27 OCTOBER 1973, Page 14

Religion

The fourth Gospel

Mart in Sullivan

Most people think that radicalism in religion is a recent innovation and probably began with the publication of Honest to God. Christians have been divided into conservative and liberal camps for centuries, and the differences between them have separated 'them from one another even more sharply than denominational barriers. Early in the second century a book was written to try to effect a reconciliation between these separated brethren and to help them to see that there was room for both of them in the Church. We know that book as St John's Gospel.

The two parties had for their respective mottoes the words 'faith' and 'knowledge.' The former were rather old-fashioned people, who preserved the traditions of the original Jewish Christianity. They believed that Jesus would shortly come again to inaugurate a reign of the saints on earth and they were waiting eagerly to join that select band. This was the way in which they saw the Kingdom of God, and the Church was only a stop-gap until that Kingdom should come.

The other party, the party of 'knowledge', were, in religious matters, thorough Greeks, The Jews demanded miracles, the Greeks wanted philosophy. They thought of the visible world as the vain shadow of the invisible world, and did not attach much impor tance to single isolated happenings; still less did they value them in proportion to their remoteness from ordinary experience.

At this point the fourth Gospel came to the rescue. It was written to show both these groups 'a more excellent way.' What was that way? The author addresses himself to the party of faith, but he is at pains not to excite partisanship. He does not use catchwords, and even avoids the terms 'faith and knowledge' altogether. With great skill and understanding, he speaks to the conservative group and tries to spiritualise the content of their religious beliefs.

He leads them to see that miracles are acted parables.
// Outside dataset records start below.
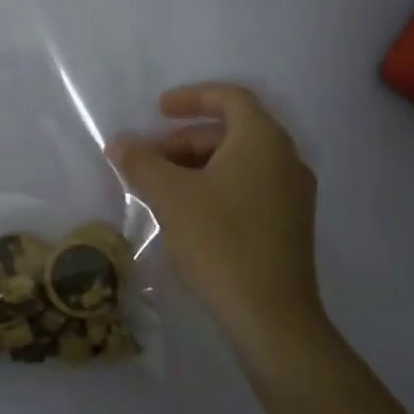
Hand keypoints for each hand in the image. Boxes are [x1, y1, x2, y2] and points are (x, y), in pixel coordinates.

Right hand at [107, 84, 323, 368]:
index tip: (158, 110)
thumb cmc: (220, 241)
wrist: (271, 315)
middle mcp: (286, 159)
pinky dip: (217, 186)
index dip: (191, 97)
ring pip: (239, 162)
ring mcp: (293, 194)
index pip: (230, 98)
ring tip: (162, 190)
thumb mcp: (170, 196)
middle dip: (185, 140)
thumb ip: (141, 162)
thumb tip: (119, 142)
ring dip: (197, 165)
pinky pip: (250, 187)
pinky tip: (189, 214)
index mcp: (263, 140)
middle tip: (149, 161)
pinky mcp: (291, 224)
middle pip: (231, 132)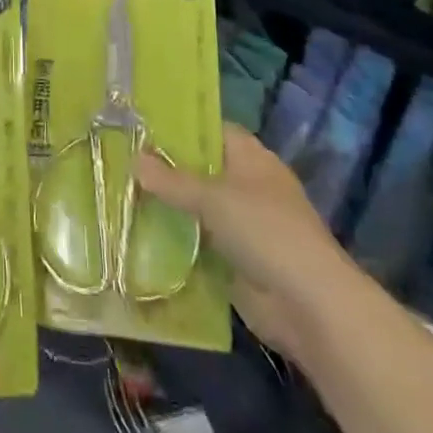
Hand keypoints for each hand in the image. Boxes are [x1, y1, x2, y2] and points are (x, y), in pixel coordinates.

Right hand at [135, 124, 352, 356]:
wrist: (308, 304)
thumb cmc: (265, 231)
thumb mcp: (213, 198)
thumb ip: (172, 180)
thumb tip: (133, 158)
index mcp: (252, 159)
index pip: (214, 131)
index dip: (182, 128)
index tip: (143, 128)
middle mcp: (248, 187)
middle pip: (203, 171)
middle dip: (168, 170)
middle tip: (124, 161)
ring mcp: (244, 226)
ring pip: (199, 209)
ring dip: (171, 208)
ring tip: (124, 195)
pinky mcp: (237, 261)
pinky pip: (201, 244)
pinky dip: (178, 242)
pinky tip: (142, 237)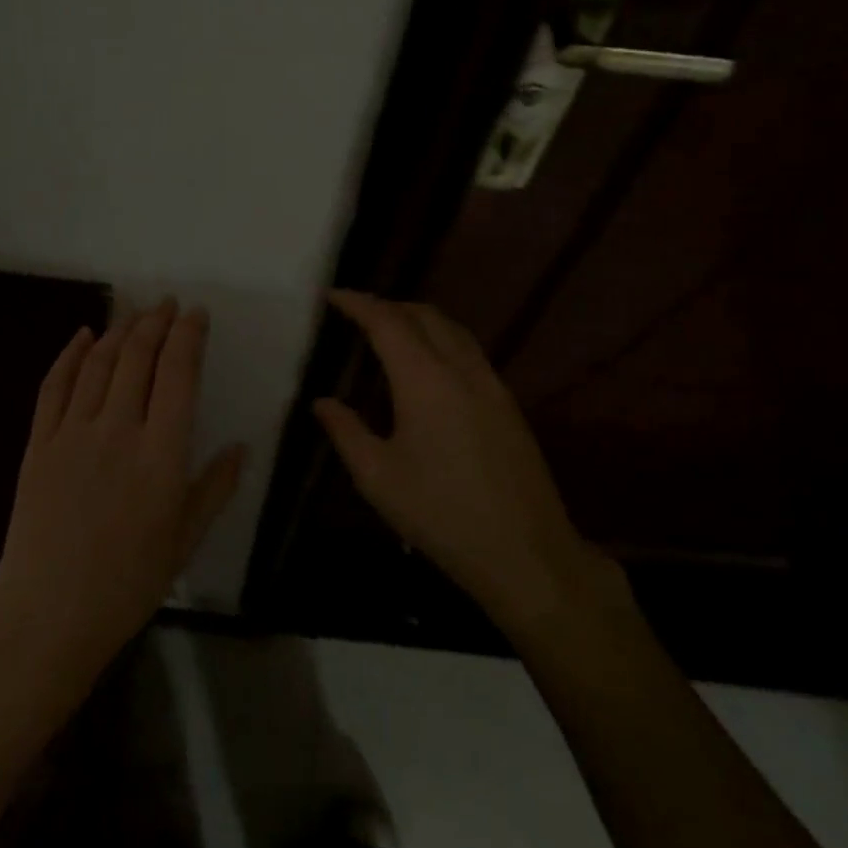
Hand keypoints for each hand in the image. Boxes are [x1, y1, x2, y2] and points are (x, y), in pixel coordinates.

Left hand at [0, 299, 244, 684]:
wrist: (48, 614)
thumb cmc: (127, 584)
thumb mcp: (185, 541)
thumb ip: (215, 488)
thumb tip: (241, 447)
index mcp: (161, 454)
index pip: (178, 374)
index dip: (188, 336)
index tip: (196, 314)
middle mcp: (118, 430)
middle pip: (137, 357)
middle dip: (156, 322)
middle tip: (167, 304)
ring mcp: (72, 433)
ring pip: (98, 363)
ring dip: (118, 330)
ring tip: (135, 313)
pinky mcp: (38, 443)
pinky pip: (54, 386)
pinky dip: (68, 354)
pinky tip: (82, 335)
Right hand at [312, 291, 612, 631]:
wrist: (524, 553)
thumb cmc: (440, 514)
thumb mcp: (377, 477)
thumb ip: (345, 432)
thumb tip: (322, 403)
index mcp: (425, 381)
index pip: (387, 322)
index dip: (359, 304)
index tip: (333, 295)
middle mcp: (462, 370)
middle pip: (425, 316)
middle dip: (389, 305)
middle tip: (357, 313)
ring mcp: (492, 386)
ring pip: (453, 331)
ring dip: (419, 320)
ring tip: (390, 331)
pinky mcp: (509, 406)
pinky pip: (470, 352)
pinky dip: (442, 340)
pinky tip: (428, 367)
Jesus turned the water into wine, so the water of the Jewish Law had become the rich red wine of the Gospel. He touched a blind man's eyes, and healed him; so He is the light of the world and we are all blind, until He restores our sight. He fed the five thousand; so He is the bread of life and we feed on Him. He raised Lazarus from the grave; so he who believes on Him, though he were dead, yet shall he live. He is seen on many occasions after His resurrection; so blessed are those who have not seen and yet have believed. Faith is not based on sight; sight is the end of faith not its beginning.
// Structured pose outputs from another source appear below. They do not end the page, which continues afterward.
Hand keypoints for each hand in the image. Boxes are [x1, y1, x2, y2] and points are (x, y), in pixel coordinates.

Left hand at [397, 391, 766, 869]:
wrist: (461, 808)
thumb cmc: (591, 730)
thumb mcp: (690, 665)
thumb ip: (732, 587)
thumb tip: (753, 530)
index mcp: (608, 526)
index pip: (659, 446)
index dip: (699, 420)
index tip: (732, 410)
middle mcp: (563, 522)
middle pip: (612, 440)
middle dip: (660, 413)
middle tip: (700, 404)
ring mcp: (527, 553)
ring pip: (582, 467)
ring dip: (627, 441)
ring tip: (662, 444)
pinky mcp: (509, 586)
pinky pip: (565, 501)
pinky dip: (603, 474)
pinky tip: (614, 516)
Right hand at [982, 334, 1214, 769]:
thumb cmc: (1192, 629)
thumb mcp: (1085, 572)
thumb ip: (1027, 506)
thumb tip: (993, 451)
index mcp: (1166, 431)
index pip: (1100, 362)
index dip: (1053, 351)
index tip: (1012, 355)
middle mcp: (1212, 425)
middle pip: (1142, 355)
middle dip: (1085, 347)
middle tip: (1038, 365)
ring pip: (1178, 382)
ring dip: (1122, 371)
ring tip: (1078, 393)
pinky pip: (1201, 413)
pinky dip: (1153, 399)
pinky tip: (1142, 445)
Christ's signs, as St John's Gospel describes the miracles, are important to us, not because they are so unlike our common experience but because their meaning is always true, for you, for me, for everybody.

By passing continually backwards and forwards, between the universal and the particular, St John tries to reconcile faith and knowledge, making them help and not hinder each other. Faith apart from knowledge loses itself in particular events, and degrades religion into a mere wonder story.

On the other hand, knowledge apart from faith loses itself in general truth and transforms religion into a theory of the universe. St John's Gospel, blend ing faith and knowledge, and combining the universal and the particular, idealises the real and realises the ideal. The literalist and the liberal are equidistant from the truth. This is a painful lesson for them both to learn, but then, truth is a receding goal and the nearer we come to it, the farther away it moves from us.